[Collected data]
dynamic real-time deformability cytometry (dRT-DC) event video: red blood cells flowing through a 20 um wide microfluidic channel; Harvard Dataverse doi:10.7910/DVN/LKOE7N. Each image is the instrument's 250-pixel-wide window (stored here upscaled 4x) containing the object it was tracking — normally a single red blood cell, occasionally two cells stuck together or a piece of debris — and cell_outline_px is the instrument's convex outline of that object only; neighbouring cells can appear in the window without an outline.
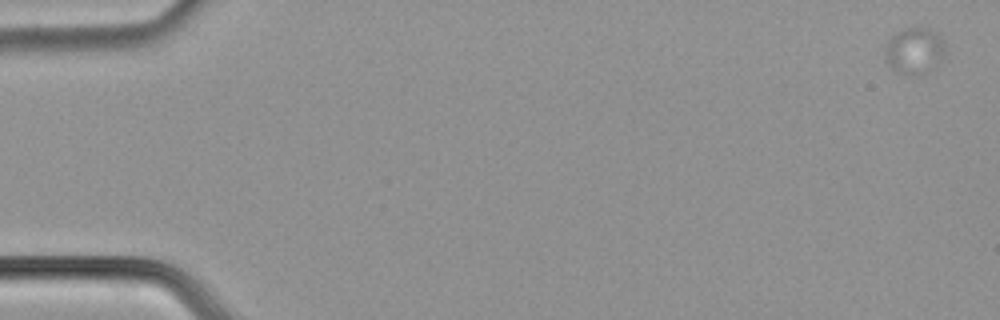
{"species": "common noctule bat (a hibernating species)", "species_latin": "Nyctalus noctula", "temperature_condition": "cold", "stored_images_in_passage": 8, "camera_frame_rate_fps": 3000, "um_per_image_px": 0.085, "animal": {"sex": "male", "body_mass_g": 21.5, "forearm_length_mm": 52.0}, "frame": {"image": 1, "passage_image": 1, "time_ms": 0.0, "image_size_px": [1000, 320], "cell_outline_px": [[944, 56], [936, 68], [912, 76], [896, 72], [884, 60], [884, 48], [888, 40], [896, 32], [904, 28], [932, 28], [944, 40]], "centroid_in_image_um": [77.72, 4.32], "position_along_channel_um": 7.3, "area_um2": 16.65}}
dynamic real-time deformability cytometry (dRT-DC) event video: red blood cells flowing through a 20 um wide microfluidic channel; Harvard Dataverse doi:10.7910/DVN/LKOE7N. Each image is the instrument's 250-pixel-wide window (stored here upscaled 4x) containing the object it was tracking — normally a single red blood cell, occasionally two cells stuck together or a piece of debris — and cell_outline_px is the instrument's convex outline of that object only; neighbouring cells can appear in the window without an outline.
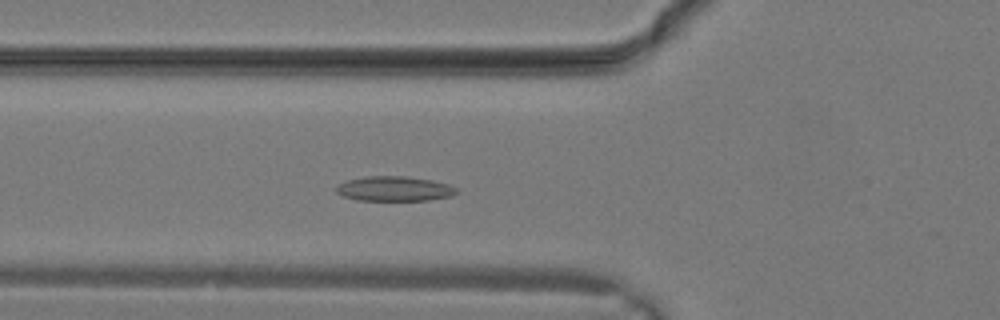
{"species": "common noctule bat (a hibernating species)", "species_latin": "Nyctalus noctula", "temperature_condition": "warm", "stored_images_in_passage": 27, "camera_frame_rate_fps": 3000, "um_per_image_px": 0.085, "animal": {"sex": "male", "body_mass_g": 19.2, "forearm_length_mm": 51.8}, "frame": {"image": 1, "passage_image": 8, "time_ms": 2.333, "image_size_px": [1000, 320], "cell_outline_px": [[460, 192], [452, 196], [428, 200], [356, 200], [344, 196], [336, 192], [336, 184], [348, 180], [368, 176], [404, 176], [432, 180], [448, 184], [460, 188]], "centroid_in_image_um": [33.57, 16.04], "position_along_channel_um": 92.2, "area_um2": 17.51}}
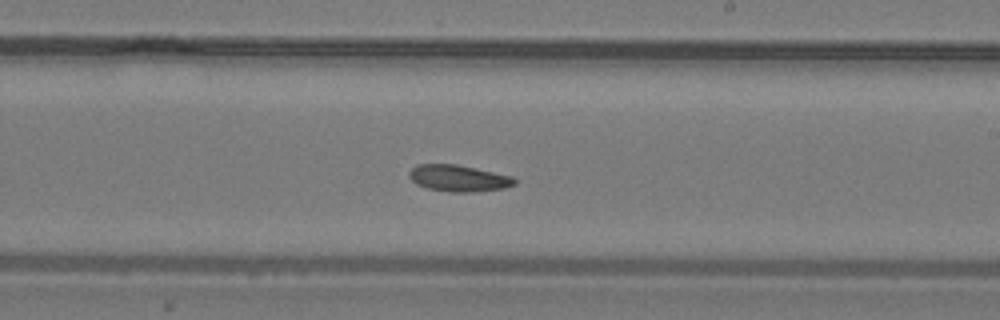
{"frame": {"image": 2, "passage_image": 15, "time_ms": 4.667, "image_size_px": [1000, 320], "cell_outline_px": [[516, 184], [504, 188], [472, 192], [452, 192], [428, 188], [416, 184], [408, 176], [408, 172], [416, 164], [456, 164], [512, 176], [516, 180]], "centroid_in_image_um": [38.96, 15.14], "position_along_channel_um": 250.0, "area_um2": 16.24}}
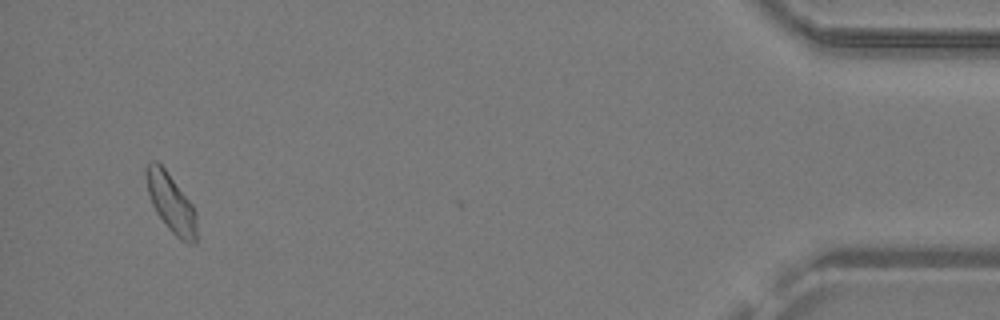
{"frame": {"image": 3, "passage_image": 26, "time_ms": 8.333, "image_size_px": [1000, 320], "cell_outline_px": [[196, 244], [188, 244], [180, 240], [168, 228], [156, 212], [152, 204], [148, 192], [144, 172], [144, 168], [152, 160], [156, 160], [164, 168], [192, 204], [196, 212]], "centroid_in_image_um": [14.53, 17.26], "position_along_channel_um": 420.7, "area_um2": 17.22}}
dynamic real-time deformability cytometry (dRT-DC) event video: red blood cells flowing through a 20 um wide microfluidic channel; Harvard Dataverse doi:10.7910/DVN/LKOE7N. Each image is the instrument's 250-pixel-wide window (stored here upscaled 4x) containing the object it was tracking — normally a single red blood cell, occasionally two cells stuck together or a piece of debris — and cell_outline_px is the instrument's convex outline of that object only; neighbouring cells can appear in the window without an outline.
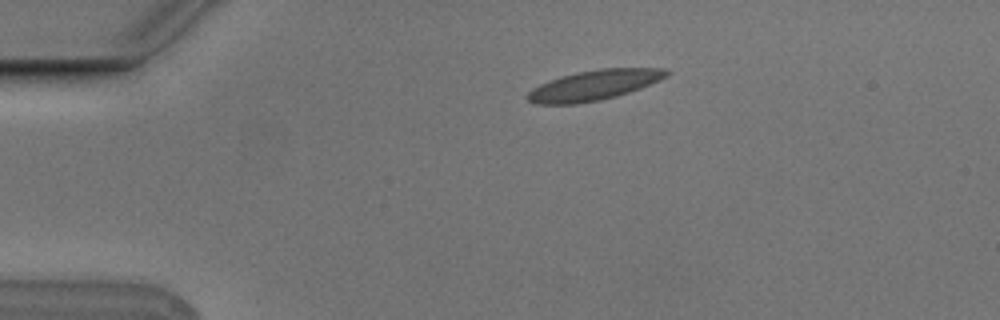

Task to complete
Without the pictures, extract every entry verbatim.

Solved problem
dynamic real-time deformability cytometry (dRT-DC) event video: red blood cells flowing through a 20 um wide microfluidic channel; Harvard Dataverse doi:10.7910/DVN/LKOE7N. Each image is the instrument's 250-pixel-wide window (stored here upscaled 4x) containing the object it was tracking — normally a single red blood cell, occasionally two cells stuck together or a piece of debris — and cell_outline_px is the instrument's convex outline of that object only; neighbouring cells can appear in the window without an outline.
{"species": "common noctule bat (a hibernating species)", "species_latin": "Nyctalus noctula", "temperature_condition": "cold", "stored_images_in_passage": 8, "camera_frame_rate_fps": 3000, "um_per_image_px": 0.085, "animal": {"sex": "male", "body_mass_g": 21.5, "forearm_length_mm": 52.0}, "frame": {"image": 1, "passage_image": 1, "time_ms": 0.0, "image_size_px": [1000, 320], "cell_outline_px": [[944, 56], [936, 68], [912, 76], [896, 72], [884, 60], [884, 48], [888, 40], [896, 32], [904, 28], [932, 28], [944, 40]], "centroid_in_image_um": [77.72, 4.32], "position_along_channel_um": 7.3, "area_um2": 16.65}}
dynamic real-time deformability cytometry (dRT-DC) event video: red blood cells flowing through a 20 um wide microfluidic channel; Harvard Dataverse doi:10.7910/DVN/LKOE7N. Each image is the instrument's 250-pixel-wide window (stored here upscaled 4x) containing the object it was tracking — normally a single red blood cell, occasionally two cells stuck together or a piece of debris — and cell_outline_px is the instrument's convex outline of that object only; neighbouring cells can appear in the window without an outline.
{"species": "common noctule bat (a hibernating species)", "species_latin": "Nyctalus noctula", "temperature_condition": "warm", "stored_images_in_passage": 27, "camera_frame_rate_fps": 3000, "um_per_image_px": 0.085, "animal": {"sex": "male", "body_mass_g": 19.2, "forearm_length_mm": 51.8}, "frame": {"image": 1, "passage_image": 8, "time_ms": 2.333, "image_size_px": [1000, 320], "cell_outline_px": [[460, 192], [452, 196], [428, 200], [356, 200], [344, 196], [336, 192], [336, 184], [348, 180], [368, 176], [404, 176], [432, 180], [448, 184], [460, 188]], "centroid_in_image_um": [33.57, 16.04], "position_along_channel_um": 92.2, "area_um2": 17.51}}
{"frame": {"image": 2, "passage_image": 15, "time_ms": 4.667, "image_size_px": [1000, 320], "cell_outline_px": [[516, 184], [504, 188], [472, 192], [452, 192], [428, 188], [416, 184], [408, 176], [408, 172], [416, 164], [456, 164], [512, 176], [516, 180]], "centroid_in_image_um": [38.96, 15.14], "position_along_channel_um": 250.0, "area_um2": 16.24}}
{"frame": {"image": 3, "passage_image": 26, "time_ms": 8.333, "image_size_px": [1000, 320], "cell_outline_px": [[196, 244], [188, 244], [180, 240], [168, 228], [156, 212], [152, 204], [148, 192], [144, 172], [144, 168], [152, 160], [156, 160], [164, 168], [192, 204], [196, 212]], "centroid_in_image_um": [14.53, 17.26], "position_along_channel_um": 420.7, "area_um2": 17.22}}
dynamic real-time deformability cytometry (dRT-DC) event video: red blood cells flowing through a 20 um wide microfluidic channel; Harvard Dataverse doi:10.7910/DVN/LKOE7N. Each image is the instrument's 250-pixel-wide window (stored here upscaled 4x) containing the object it was tracking — normally a single red blood cell, occasionally two cells stuck together or a piece of debris — and cell_outline_px is the instrument's convex outline of that object only; neighbouring cells can appear in the window without an outline.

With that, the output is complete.